### Work to complete
Search the material for the word "tumour" and copy each line that holds it.

### Entries provided

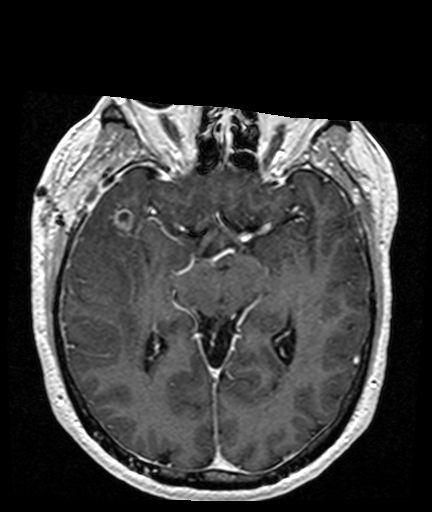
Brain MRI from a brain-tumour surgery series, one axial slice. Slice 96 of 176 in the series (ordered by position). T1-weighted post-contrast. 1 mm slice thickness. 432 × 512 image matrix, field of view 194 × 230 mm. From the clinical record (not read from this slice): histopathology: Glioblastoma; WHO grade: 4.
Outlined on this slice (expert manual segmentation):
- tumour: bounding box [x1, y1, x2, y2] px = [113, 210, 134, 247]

...

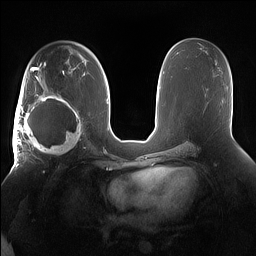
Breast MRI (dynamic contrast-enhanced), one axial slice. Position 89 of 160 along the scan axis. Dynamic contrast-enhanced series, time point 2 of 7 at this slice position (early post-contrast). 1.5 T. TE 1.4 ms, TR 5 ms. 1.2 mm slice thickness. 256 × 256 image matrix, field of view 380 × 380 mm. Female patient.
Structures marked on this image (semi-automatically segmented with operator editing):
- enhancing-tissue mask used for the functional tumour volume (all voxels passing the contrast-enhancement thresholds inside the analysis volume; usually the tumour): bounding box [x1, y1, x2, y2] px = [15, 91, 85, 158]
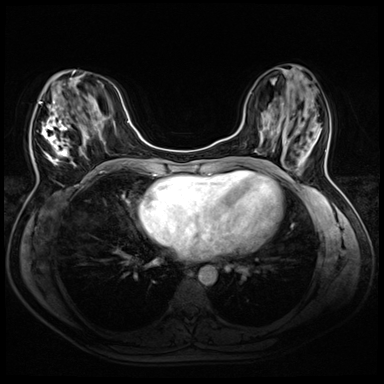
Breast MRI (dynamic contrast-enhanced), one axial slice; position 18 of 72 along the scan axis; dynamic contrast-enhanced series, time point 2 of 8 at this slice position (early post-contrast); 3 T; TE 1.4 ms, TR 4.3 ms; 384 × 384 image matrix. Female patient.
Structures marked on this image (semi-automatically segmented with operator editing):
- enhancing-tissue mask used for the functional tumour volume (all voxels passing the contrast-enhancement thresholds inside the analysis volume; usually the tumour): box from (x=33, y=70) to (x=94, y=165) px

### Reply to the exercise
Brain MRI from a brain-tumour surgery series, one axial slice. Slice 96 of 176 in the series (ordered by position). T1-weighted post-contrast. 1 mm slice thickness. 432 × 512 image matrix, field of view 194 × 230 mm. From the clinical record (not read from this slice): histopathology: Glioblastoma; WHO grade: 4.
- tumour: bounding box [x1, y1, x2, y2] px = [113, 210, 134, 247]
- enhancing-tissue mask used for the functional tumour volume (all voxels passing the contrast-enhancement thresholds inside the analysis volume; usually the tumour): bounding box [x1, y1, x2, y2] px = [15, 91, 85, 158]
- enhancing-tissue mask used for the functional tumour volume (all voxels passing the contrast-enhancement thresholds inside the analysis volume; usually the tumour): box from (x=33, y=70) to (x=94, y=165) px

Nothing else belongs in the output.